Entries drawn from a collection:
[Start of section]
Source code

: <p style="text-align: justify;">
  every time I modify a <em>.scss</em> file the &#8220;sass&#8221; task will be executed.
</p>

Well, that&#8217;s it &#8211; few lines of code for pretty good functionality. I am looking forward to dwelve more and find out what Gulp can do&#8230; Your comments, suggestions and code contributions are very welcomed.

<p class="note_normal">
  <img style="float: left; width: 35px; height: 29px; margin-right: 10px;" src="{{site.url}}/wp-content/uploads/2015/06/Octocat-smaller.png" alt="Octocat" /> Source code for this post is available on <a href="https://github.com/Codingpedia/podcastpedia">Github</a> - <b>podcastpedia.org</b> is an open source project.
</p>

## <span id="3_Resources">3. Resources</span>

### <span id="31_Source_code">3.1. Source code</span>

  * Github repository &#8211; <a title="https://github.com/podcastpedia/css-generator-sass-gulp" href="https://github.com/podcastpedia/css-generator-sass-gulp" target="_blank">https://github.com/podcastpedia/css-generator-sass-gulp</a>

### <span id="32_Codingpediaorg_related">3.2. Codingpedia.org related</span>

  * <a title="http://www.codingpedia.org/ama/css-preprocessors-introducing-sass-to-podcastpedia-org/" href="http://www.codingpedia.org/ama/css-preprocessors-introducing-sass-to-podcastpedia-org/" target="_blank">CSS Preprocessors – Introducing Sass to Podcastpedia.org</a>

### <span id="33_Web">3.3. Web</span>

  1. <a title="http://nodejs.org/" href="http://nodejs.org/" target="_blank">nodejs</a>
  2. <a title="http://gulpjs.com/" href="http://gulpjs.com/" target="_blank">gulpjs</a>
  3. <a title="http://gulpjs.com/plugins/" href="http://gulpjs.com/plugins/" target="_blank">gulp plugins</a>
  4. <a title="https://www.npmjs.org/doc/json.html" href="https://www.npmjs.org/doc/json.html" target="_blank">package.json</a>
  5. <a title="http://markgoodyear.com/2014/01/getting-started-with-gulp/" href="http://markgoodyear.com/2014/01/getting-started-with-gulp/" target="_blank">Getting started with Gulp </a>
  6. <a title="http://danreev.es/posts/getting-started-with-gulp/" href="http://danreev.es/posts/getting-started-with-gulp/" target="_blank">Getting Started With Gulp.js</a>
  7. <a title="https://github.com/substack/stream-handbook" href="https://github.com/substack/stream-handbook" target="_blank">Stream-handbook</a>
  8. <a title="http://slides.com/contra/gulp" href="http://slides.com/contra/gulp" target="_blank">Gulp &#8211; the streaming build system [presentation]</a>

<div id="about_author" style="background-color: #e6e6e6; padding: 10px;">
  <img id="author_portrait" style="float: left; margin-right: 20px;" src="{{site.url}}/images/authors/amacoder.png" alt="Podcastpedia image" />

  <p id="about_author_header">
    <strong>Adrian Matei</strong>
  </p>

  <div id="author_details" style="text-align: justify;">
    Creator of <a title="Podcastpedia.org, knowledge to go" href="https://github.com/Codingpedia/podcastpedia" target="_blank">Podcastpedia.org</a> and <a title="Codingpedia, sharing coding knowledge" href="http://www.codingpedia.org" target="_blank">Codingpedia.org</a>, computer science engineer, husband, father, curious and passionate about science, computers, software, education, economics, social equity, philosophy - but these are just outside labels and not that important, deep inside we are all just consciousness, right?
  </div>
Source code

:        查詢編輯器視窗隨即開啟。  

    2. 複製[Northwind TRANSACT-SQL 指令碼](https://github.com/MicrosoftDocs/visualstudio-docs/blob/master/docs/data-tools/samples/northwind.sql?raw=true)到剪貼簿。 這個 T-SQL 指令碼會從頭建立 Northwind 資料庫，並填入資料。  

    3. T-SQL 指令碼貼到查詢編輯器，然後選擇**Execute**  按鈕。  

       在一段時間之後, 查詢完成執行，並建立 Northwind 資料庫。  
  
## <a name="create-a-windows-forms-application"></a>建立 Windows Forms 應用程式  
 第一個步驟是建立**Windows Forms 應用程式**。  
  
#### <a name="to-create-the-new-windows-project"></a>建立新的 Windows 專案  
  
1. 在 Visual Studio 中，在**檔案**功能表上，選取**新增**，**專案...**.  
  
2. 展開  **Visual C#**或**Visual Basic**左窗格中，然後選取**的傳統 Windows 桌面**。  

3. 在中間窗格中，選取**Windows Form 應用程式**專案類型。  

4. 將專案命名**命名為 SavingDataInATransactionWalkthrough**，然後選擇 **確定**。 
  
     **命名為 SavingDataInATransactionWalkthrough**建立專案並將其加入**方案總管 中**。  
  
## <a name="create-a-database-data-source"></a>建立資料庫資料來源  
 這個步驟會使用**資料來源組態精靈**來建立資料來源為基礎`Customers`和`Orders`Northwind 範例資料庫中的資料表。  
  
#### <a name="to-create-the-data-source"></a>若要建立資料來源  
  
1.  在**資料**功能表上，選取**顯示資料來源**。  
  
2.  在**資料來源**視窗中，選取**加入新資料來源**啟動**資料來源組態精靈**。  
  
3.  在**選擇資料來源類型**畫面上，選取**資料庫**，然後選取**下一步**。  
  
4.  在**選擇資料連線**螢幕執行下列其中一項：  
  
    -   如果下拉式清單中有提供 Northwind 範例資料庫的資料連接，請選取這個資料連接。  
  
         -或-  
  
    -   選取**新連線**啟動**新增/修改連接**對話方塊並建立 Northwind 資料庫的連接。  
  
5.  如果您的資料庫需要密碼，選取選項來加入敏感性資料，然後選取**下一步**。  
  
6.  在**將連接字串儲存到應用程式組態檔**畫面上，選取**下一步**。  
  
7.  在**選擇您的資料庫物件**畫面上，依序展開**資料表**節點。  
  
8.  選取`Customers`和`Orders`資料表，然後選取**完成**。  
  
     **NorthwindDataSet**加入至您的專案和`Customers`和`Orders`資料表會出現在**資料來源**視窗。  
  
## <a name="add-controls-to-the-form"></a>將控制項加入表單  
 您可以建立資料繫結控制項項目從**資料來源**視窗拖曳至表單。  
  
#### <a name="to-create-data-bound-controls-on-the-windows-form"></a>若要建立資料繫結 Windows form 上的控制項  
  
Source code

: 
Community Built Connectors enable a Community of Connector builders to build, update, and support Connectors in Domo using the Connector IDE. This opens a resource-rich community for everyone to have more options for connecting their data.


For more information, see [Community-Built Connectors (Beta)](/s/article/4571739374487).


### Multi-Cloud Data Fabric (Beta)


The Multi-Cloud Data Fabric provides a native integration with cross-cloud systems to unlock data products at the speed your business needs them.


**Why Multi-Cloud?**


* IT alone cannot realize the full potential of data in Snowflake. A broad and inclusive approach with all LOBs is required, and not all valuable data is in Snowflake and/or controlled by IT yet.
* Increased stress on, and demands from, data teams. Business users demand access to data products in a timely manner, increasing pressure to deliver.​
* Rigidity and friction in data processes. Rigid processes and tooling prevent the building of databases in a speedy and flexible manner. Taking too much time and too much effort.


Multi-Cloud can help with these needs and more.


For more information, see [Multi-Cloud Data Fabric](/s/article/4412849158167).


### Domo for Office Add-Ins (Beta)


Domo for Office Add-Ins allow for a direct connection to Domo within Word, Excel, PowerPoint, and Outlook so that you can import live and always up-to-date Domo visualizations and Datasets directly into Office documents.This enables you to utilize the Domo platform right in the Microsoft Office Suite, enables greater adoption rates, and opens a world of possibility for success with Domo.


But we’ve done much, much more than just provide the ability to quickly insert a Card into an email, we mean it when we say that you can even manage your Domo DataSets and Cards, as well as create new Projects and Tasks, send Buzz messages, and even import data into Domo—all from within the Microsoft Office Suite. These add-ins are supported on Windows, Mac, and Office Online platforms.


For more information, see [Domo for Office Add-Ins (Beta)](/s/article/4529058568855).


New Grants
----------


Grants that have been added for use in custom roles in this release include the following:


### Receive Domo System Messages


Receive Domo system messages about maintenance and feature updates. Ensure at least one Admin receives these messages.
[End of section]
### [What is expected]
Count the lines in the records above that contain the string "Fabric", treating case as significant, and reply with that number alone.

### [Answer box]
3